Die Maschinenrichtlinie definiert in Anhang I, Kap. 1.1.1. eine Reihe von Begriffen, welche unerlässlich sind für das genaue Verständnis und den Umgang mit „gefährdeten Personen” in der Risikobeurteilung.
Demnach ist eine „gefährdete Person” eine Person, die sich ganz oder teilweise in einem Gefahrenbereich befindet. Der Gefahrenbereich ist jener Bereich in einer Maschine und/oder in ihrem Umkreis, in dem die Sicherheit oder die Gesundheit einer Person gefährdet ist.
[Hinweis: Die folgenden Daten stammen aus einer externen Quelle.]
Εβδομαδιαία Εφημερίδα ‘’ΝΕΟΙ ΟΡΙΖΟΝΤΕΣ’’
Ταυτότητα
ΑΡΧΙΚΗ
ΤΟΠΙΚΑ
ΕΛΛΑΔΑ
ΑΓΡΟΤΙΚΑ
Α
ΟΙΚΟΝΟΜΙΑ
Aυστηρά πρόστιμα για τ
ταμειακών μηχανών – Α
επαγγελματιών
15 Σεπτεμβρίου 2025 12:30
Genauer wird die Maschinenrichtlinie, wenn sie definiert, was sie unter „Bedienungspersonal” versteht: Nämlich die Person bzw. die Personen, die für Installation, Betrieb, Einrichten, Wartung, Reinigung, Reparatur oder Transport von Maschinen zuständig sind – letztlich also alle Personen, die während aller Lebensphasen der Maschine an oder mit einer Maschine tätig sind.
Nimmt man dann noch die Begriffsbestimmungen der Absätze h) und i) hinzu, versteht man, dass die Maschinenrichtlinie von Personen spricht, welche die Maschine bestimmungsgemäß verwenden, aber auch nicht bestimmungsgemäß. Dass also die „vernünftigerweise vorhersehbare Fehlanwendung” der Maschine durch eine Person die Sicherheit und die Gesundheit einer Person ebenfalls nicht gefährden darf.
Hinweis:
Die „vernünftigerweise vorhersehbare Fehlanwendung” einer Maschine ist nicht dasselbe wie der vorsätzliche Missbrauch einer Maschine.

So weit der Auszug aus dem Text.